What you will do ::
Only the lines that hold "Secrid" should be in the answer, each copied from the data below.

Provided records ::
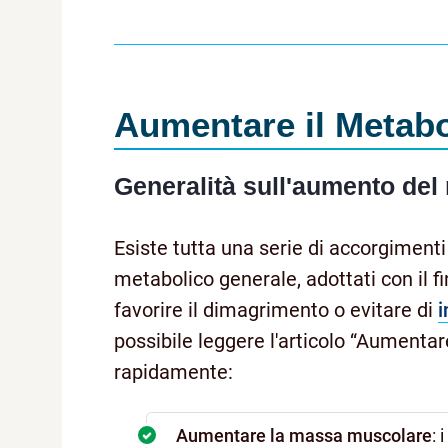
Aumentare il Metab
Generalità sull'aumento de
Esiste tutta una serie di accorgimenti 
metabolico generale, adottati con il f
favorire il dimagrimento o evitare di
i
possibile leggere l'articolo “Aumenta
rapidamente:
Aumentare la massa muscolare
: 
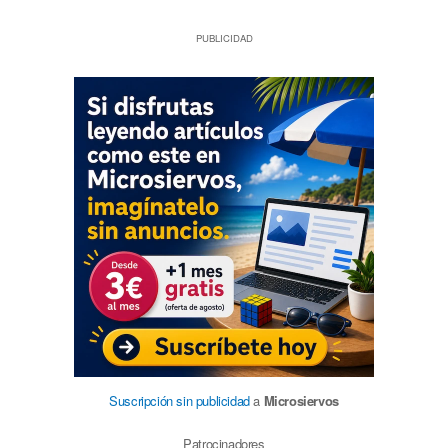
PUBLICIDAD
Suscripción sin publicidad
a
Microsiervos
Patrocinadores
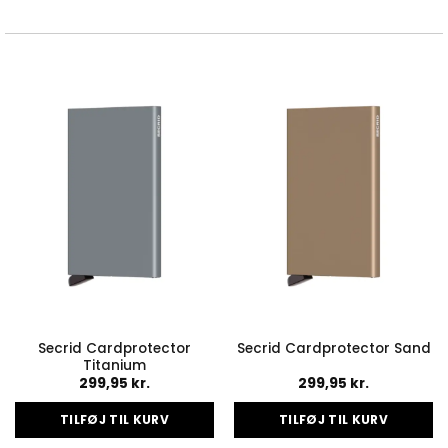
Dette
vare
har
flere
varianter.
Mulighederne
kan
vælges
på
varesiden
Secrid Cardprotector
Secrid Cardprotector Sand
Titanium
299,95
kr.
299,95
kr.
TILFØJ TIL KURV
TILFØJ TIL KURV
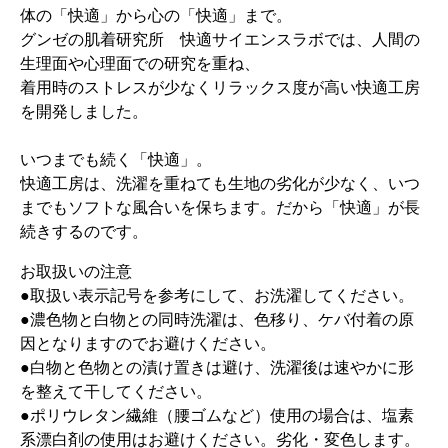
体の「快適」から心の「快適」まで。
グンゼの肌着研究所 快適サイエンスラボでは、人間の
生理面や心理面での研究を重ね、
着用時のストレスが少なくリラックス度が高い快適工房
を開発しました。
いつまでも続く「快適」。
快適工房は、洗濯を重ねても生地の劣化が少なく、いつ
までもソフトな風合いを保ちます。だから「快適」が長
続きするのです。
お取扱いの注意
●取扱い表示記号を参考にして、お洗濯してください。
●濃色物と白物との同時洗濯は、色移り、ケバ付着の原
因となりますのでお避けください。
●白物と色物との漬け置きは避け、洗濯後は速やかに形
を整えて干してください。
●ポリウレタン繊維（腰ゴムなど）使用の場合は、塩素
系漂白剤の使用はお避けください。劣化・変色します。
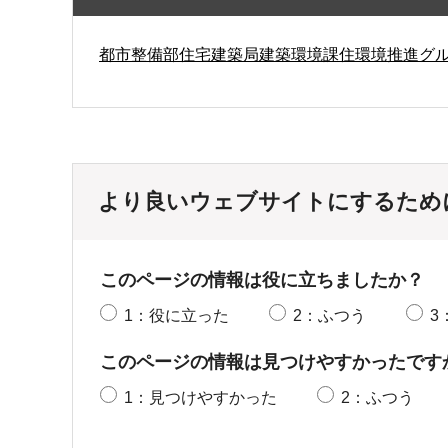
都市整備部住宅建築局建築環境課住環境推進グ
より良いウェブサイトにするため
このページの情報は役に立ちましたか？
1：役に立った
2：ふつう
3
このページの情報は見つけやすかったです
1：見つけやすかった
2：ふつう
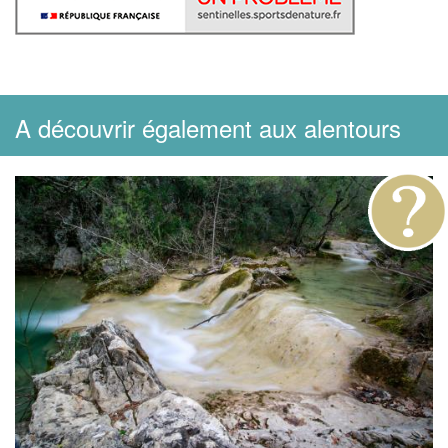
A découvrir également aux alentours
--
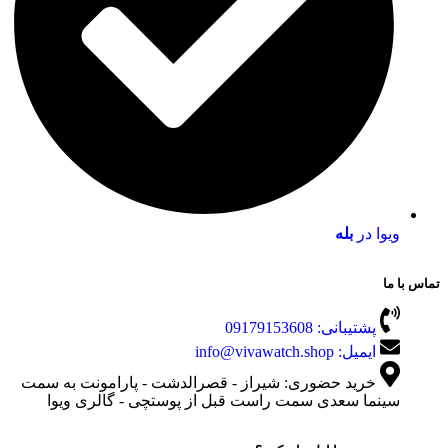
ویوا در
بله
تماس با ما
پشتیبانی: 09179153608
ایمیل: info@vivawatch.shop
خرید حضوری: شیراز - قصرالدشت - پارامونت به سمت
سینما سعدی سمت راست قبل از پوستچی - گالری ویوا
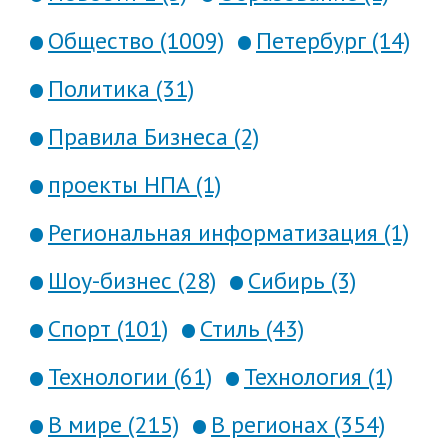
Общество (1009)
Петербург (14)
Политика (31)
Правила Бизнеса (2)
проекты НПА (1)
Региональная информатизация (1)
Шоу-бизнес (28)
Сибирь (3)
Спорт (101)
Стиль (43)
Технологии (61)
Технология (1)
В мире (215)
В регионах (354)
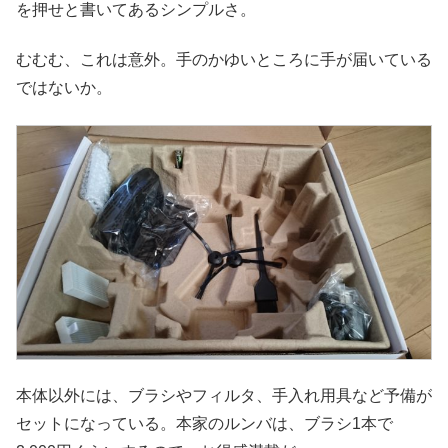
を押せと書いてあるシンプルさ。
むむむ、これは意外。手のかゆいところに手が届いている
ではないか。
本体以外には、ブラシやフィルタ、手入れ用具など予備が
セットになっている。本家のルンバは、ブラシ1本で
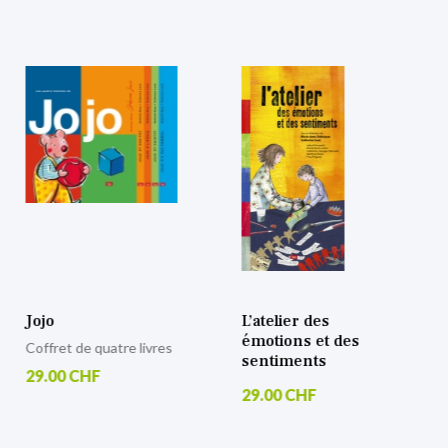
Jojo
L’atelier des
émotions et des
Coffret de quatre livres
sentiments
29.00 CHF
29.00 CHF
...
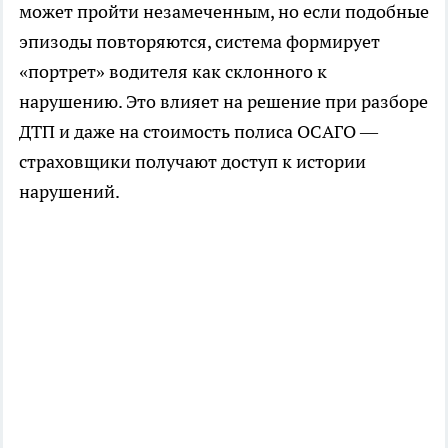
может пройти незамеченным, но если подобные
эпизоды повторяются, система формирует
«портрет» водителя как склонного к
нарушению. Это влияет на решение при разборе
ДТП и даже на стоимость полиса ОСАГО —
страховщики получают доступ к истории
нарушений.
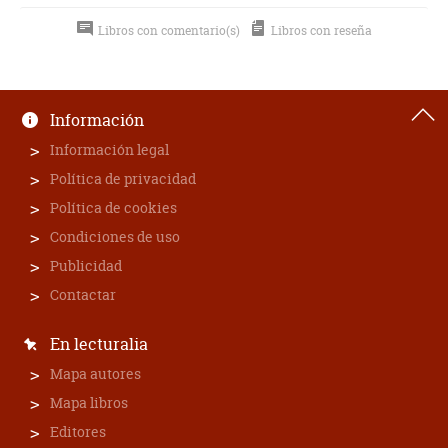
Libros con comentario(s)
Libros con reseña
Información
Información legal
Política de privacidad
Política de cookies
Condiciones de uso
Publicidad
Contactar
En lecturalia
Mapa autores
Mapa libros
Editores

Response area ::
Secrid Cardprotector
Secrid Cardprotector Sand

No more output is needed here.